"Only—a kiss," I said. "One—on a cheek. My cheek."
"Well, that's something," she sighed. "At least, it was when I was a girl."
It was not much to me, though it might have been to a better regulated flapper. I couldn't dwell on such trifles as kisses. I thought only of the coming court-martial.
CHAPTER XIII
The "understanding" remained in statu quo (whatever that means; the expression was his) between Tony and me, when Mrs. Dalziel and Milly and I turned our backs on El Paso. We had a night at Albuquerque, which made me homesick for past days, because the hotel where we stopped had the name of Alvarado. I hadn't known that I was happy at the Springs, but in looking back it seemed as though I must have been without a care.

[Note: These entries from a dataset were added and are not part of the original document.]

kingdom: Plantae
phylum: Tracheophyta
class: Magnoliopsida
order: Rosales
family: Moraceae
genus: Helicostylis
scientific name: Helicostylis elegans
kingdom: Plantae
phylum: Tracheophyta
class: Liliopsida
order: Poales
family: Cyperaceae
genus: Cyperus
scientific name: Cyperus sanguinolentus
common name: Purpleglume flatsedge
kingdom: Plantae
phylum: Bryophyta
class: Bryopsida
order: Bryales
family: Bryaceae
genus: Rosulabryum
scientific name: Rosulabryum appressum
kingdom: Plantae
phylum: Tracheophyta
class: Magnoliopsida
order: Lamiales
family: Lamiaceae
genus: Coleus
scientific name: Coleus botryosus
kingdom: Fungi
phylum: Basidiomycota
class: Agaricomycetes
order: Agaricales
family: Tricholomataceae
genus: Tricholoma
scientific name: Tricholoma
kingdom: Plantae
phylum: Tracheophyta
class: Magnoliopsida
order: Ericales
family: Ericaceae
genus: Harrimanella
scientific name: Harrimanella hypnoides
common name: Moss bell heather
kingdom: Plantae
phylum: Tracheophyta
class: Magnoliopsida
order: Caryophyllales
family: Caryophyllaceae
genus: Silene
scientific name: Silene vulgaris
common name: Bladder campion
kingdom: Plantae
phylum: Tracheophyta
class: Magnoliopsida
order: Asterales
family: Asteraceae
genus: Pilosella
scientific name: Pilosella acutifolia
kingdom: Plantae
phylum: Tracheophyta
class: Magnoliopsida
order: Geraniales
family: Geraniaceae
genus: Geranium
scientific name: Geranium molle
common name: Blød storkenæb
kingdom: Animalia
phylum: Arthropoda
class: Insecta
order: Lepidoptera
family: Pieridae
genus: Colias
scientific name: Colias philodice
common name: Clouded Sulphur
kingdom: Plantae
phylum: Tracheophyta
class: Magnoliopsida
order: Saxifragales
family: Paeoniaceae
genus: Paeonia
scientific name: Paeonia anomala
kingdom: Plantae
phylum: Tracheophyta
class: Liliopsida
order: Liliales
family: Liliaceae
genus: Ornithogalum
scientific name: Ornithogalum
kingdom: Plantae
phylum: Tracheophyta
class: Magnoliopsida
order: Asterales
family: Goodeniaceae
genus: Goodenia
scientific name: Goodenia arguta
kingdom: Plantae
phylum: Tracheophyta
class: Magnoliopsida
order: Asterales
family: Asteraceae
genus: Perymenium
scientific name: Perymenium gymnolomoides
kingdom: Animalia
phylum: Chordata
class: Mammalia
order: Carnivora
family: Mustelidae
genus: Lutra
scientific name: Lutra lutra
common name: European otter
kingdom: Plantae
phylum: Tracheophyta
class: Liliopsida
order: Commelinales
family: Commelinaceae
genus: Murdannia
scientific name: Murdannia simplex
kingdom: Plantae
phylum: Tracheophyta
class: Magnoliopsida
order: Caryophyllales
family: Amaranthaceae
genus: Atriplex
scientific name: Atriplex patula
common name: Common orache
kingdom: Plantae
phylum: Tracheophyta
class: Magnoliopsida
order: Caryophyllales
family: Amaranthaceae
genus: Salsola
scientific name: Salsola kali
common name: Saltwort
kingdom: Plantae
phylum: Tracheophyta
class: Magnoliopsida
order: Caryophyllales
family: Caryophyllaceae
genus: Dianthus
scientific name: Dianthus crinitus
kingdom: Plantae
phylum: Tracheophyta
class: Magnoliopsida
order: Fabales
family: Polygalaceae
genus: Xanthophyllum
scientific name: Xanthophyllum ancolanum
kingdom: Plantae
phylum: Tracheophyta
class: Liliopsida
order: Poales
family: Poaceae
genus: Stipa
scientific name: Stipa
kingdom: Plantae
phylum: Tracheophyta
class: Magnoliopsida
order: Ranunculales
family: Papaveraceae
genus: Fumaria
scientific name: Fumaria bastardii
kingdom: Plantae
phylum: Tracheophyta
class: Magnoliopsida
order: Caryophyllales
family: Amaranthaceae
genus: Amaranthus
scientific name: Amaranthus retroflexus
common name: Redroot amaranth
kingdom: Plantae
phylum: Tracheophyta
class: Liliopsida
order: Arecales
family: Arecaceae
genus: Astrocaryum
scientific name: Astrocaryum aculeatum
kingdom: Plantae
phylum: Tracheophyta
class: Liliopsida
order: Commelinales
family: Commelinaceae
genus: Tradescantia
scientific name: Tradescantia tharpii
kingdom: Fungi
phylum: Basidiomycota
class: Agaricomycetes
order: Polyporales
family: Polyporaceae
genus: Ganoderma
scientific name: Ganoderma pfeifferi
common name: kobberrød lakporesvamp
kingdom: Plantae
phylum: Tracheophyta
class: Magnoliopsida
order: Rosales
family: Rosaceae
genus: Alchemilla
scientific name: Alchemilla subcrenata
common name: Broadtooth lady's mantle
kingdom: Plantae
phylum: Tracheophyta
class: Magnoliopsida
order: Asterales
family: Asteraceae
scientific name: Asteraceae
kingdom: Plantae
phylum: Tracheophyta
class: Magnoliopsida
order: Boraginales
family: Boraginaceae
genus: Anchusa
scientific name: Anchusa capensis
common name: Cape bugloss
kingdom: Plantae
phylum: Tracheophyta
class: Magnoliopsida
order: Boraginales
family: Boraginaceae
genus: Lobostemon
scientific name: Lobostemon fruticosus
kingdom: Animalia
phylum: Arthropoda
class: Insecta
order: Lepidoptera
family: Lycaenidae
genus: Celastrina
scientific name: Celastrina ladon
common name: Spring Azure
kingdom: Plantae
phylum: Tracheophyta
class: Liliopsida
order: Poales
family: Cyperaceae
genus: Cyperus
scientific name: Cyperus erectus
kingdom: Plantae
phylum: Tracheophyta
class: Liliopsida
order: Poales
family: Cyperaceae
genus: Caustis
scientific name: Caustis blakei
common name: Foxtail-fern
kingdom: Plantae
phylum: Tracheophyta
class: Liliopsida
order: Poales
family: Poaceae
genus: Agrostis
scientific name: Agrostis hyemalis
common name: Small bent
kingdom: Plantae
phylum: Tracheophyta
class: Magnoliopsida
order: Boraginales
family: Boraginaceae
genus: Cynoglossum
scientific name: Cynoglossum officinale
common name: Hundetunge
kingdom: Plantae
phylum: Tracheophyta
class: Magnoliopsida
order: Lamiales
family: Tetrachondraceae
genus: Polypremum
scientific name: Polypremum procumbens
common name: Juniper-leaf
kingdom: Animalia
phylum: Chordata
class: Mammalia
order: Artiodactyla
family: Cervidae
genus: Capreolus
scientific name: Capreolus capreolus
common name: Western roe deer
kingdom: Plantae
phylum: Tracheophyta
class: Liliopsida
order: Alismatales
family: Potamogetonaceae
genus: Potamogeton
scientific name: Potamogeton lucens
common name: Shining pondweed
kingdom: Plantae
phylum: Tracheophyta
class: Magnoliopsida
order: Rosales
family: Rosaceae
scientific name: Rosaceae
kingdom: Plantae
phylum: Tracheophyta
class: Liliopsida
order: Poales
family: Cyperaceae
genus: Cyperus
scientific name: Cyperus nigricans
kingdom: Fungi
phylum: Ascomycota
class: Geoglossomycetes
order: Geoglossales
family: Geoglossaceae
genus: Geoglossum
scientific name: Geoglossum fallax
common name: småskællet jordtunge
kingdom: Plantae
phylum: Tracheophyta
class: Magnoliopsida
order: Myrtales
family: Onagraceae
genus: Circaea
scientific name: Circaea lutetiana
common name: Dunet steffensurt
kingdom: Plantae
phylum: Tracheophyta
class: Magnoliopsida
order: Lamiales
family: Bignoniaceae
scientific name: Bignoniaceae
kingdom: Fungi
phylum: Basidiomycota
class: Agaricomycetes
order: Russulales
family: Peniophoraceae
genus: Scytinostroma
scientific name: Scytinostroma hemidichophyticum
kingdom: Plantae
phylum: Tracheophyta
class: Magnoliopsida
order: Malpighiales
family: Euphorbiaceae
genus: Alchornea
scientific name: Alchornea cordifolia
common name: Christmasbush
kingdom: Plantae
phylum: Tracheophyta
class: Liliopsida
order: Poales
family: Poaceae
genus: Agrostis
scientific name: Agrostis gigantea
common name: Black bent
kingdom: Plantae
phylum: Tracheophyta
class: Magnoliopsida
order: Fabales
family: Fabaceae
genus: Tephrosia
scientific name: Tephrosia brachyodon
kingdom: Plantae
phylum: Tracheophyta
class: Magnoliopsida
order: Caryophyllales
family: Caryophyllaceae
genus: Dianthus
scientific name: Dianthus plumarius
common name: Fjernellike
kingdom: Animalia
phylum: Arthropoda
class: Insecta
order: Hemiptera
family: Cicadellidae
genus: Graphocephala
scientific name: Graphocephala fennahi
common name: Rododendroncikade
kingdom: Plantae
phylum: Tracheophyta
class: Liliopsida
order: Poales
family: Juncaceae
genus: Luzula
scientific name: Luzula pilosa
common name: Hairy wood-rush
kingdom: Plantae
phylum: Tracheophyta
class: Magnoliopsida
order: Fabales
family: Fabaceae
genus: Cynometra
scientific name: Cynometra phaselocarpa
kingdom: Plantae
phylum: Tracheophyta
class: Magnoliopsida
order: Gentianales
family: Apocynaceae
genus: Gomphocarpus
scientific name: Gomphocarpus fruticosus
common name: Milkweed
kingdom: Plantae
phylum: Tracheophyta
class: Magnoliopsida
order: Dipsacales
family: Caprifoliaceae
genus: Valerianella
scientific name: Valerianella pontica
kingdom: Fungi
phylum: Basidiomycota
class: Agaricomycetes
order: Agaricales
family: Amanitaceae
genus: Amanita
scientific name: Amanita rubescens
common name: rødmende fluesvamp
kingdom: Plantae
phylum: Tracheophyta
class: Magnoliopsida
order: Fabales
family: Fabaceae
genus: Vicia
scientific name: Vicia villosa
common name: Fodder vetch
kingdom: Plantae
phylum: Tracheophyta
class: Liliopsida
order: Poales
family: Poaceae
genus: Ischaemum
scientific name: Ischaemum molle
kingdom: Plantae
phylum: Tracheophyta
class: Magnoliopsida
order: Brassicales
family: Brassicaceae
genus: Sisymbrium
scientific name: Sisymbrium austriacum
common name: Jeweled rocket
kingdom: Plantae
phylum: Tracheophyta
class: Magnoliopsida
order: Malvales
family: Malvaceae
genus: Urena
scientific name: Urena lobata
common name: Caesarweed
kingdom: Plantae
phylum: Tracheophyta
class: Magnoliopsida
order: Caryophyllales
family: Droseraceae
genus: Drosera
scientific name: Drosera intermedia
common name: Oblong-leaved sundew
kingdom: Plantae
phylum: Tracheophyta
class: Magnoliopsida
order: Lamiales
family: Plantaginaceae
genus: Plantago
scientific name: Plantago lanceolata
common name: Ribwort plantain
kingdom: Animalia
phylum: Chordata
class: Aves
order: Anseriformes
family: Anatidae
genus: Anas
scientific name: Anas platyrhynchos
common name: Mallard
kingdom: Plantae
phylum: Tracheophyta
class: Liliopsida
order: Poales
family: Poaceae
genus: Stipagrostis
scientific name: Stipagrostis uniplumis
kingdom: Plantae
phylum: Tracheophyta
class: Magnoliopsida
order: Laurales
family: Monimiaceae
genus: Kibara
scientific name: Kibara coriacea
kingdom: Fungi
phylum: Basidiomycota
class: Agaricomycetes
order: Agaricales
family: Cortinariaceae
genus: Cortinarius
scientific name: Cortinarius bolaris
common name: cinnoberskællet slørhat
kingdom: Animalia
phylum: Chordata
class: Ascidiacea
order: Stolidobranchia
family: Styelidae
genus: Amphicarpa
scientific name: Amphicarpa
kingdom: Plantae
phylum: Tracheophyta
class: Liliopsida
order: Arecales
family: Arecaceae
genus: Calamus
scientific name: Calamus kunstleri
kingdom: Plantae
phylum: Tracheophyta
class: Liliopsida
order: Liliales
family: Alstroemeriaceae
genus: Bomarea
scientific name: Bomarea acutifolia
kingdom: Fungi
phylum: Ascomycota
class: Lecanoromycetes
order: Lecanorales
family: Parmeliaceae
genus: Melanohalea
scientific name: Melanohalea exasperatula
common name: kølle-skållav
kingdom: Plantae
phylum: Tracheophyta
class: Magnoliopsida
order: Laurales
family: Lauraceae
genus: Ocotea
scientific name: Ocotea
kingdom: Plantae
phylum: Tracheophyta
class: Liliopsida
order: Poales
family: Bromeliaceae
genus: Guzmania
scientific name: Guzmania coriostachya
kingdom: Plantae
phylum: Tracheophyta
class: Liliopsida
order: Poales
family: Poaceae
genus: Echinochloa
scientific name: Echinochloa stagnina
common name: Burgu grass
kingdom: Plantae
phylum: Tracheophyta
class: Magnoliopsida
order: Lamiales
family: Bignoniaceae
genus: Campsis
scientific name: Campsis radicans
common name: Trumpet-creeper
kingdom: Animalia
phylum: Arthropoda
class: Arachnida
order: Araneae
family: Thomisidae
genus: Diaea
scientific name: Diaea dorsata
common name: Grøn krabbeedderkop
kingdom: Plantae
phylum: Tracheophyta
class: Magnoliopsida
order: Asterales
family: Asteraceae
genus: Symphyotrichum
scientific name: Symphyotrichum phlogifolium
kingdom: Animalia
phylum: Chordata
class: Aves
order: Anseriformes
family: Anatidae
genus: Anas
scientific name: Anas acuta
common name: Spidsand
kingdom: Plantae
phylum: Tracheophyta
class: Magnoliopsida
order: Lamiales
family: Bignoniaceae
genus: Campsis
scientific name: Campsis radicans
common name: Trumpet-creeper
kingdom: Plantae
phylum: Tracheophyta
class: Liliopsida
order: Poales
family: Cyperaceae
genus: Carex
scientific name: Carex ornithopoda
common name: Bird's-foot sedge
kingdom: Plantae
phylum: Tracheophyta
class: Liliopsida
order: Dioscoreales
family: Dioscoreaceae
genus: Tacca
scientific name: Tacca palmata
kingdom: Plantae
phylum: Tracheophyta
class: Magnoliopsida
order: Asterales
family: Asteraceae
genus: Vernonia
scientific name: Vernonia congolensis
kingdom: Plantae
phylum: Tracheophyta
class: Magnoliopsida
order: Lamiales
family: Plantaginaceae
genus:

Milly and her mother bought wonderful Indian curios and gorgeous Mexican opals and silver spoons set with turquoises at Albuquerque, and Milly was almost feverishly gay; but I guessed that at heart, if she had an organ worth the name, she was nearly as wretched as I. For she had failed; and she had let the venom of her spite poison her nature, trying to tell herself that she rejoiced because of Eagle's misfortunes, and that it was very good, as things turned out, to be free of him and his fate. No one can really be happy with such poison in the veins, and there can't possibly be deep-down, soul-satisfying enjoyment from revelling in another's misfortunes. Underneath my fury, when Milly said little veiled, spiteful things about Captain March, was pity for her, the kind of pity you have for an irritable invalid who snaps.
When Father and Mrs. Main and Diana (Di in great beauty) came to Albuquerque on the "Limited," and we three took up our quarters in staterooms on board, Milly Dalziel and Di struck up a great friendship, almost as if they were new acquaintances who had just been introduced and fallen in love with each other's unexpectedly charming qualities. This was quite funny, because Milly had found it hard work to be civil to Di at Alvarado Springs, and Di had been rather contemptuously amused at Milly's badly disguised jealousy. Now, with Eagle March eliminated from the scheme of life for both of them, each discovered that the other was a delightful creature.
Milly accounted to me for her change of mind by exclaiming: "I do think Lady Di has got heaps prettier since she went to California, don't you? And she's just as sweet as she's pretty. Perhaps it's being engaged to the man she loves that has made the difference. And no wonder, with such a gorgeous lover as Major Vandyke! He's something to be proud of—even for a beauty and a 'swell' like your sister."
Di accounted for the change in her mind by saying to me: "I don't know what you've done to that Dalziel girl, Peggy, but you seem to have made her all over. She used to be a thorough-paced cat. Now she's quite a darling, and if you're ever sensible enough to marry Tony, I shall love to have such a fascinating sister-in-law. I've asked her to be one of my bridesmaids."